#### PROVIDED PASSAGE:
▼
Yep, have separate "reprotect" ring(s) is a good idea.

> 
> Anyway.. Before that, I'd still think the next step should be how to integrate
> qemu to fully leverage current ring model, so as to be able to throttle in
> per-vcpu fashion.
> 
> The major issue (IMHO) with huge VM migration is:
> 
>   1. Convergence
>   2. Responsiveness
> 
> Here we'll have a chance to solve (1) by highly throttle the working vcpu
> threads, meanwhile still keep (2) by not throttle user interactive threads.
> I'm not sure whether this will really work as expected, but just show what I'm
> thinking about it.  These may not matter a lot yet with further improving ring
> reset mechanism, which definitely sounds even better, but seems orthogonal.
> 
> That's also why I think we should still merge this series first as a fundation
> for the rest.
I see.

> 
>>
>>>
>>>>
>>>>> sensitive to memory footprint.  In above 24G mem + 800MB/s dirty rate
>>>>> condition, dirty bitmap seems to be more efficient, say, collecting dirty
>>>>> bitmap of 24G mem (24G/4K/8=0.75MB) for each migration cycle is fast enough.
>>>>>
>>>>> Not to mention that current implementation of dirty ring in QEMU is not
>>>>> complete - we still have two more layers of dirty bitmap, so it's actually a
>>>>> mixture of dirty bitmap and dirty ring.  This series is more like a POC on
>>>>> dirty ring interface, so as to let QEMU be able to run on KVM dirty ring.
>>>>> E.g., we won't have hang issue when getting dirty pages since it's totally
>>>>> async, however we'll still have some legacy dirty bitmap issues e.g. memory
>>>>> consumption of userspace dirty bitmaps are still linear to memory footprint.
▲
#### SUPPLIED ENTRIES:
▼
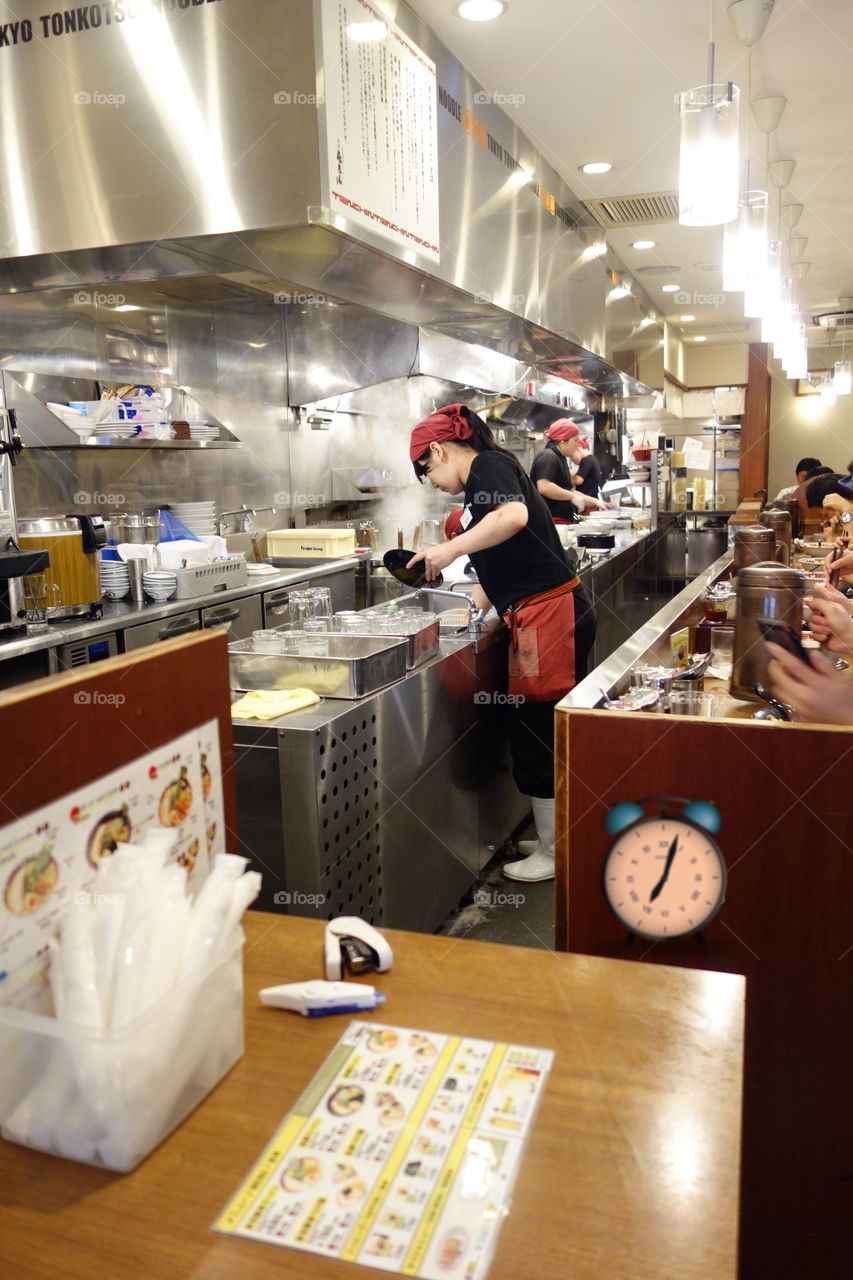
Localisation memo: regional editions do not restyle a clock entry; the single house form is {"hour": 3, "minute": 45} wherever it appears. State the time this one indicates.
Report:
▲
▼
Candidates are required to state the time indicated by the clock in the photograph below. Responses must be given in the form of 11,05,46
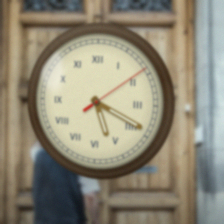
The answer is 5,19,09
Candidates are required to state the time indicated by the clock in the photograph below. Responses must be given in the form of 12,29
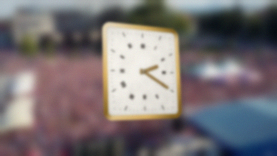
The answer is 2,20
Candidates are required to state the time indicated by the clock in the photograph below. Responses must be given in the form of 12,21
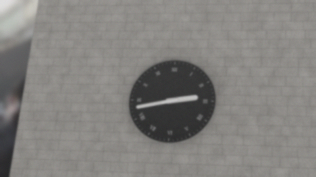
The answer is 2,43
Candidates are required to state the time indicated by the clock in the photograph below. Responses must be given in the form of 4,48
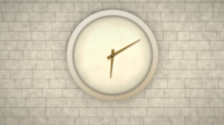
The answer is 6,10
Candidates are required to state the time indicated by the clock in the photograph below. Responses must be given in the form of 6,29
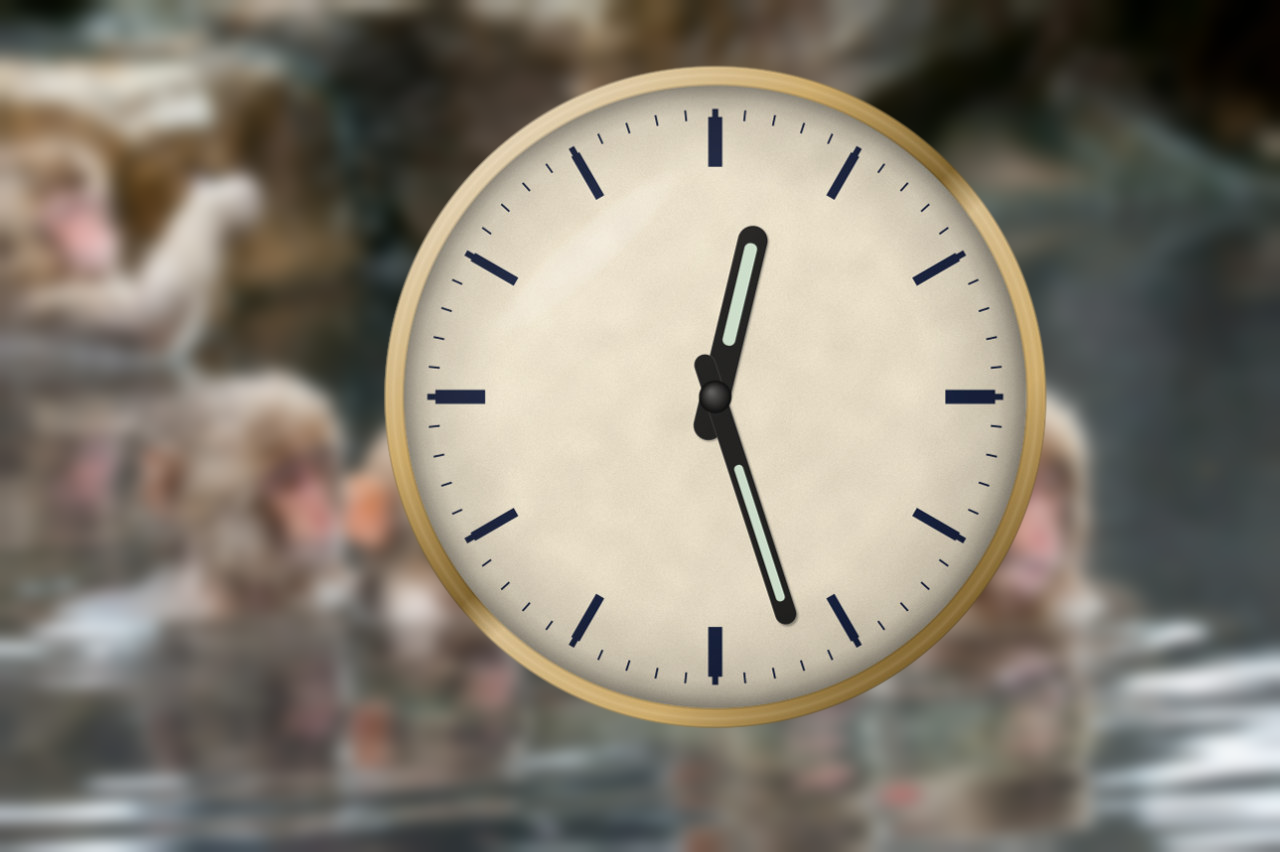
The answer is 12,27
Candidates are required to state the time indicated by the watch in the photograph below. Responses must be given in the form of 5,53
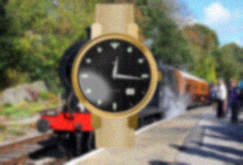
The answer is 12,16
▲
▼
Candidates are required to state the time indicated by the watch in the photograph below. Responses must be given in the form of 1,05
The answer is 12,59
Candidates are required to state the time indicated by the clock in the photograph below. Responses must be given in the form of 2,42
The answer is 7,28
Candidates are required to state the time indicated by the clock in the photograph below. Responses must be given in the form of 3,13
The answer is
▲
#### PARTS OF THE EXERCISE:
[a] Please transcribe the part of the QEMU dirty ring thread that begins at the words "Yep, have separate" and stops after "user interactive threads.".
[b] Pick up the QEMU dirty ring thread after its last sentence and continue writing it.

#### RESULTS IN ORDER:
[a]
Yep, have separate "reprotect" ring(s) is a good idea.

> 
> Anyway.. Before that, I'd still think the next step should be how to integrate
> qemu to fully leverage current ring model, so as to be able to throttle in
> per-vcpu fashion.
> 
> The major issue (IMHO) with huge VM migration is:
> 
>   1. Convergence
>   2. Responsiveness
> 
> Here we'll have a chance to solve (1) by highly throttle the working vcpu
> threads, meanwhile still keep (2) by not throttle user interactive threads.

[b]
>>>> The plan looks good and coordinated, but I have a concern. Our dirty ring actually depends
>>>> on the structure of hardware logging buffer (PML buffer). We can't say it can be properly
>>>> adapted to all kinds of hardware design in the future.
>>>
>>> Sorry I don't get it - dirty ring can work with pure page wr-protect too?
>> Sure, it can. I just want to discuss many possible kinds of hardware logging buffer.
>> However, I'd like to stop at this, at least dirty ring works well with PML. :)
> 
> I see your point.  That'll be a good topic at least when we'd like to port
> dirty ring to other archs for sure.  However as you see I hoped we can start to
> use dirty ring first, find issues, fix it, even redesign some of it, make it
> really beneficial at least on one arch, then it'll make more sense to port it,
> or attract people porting it. :)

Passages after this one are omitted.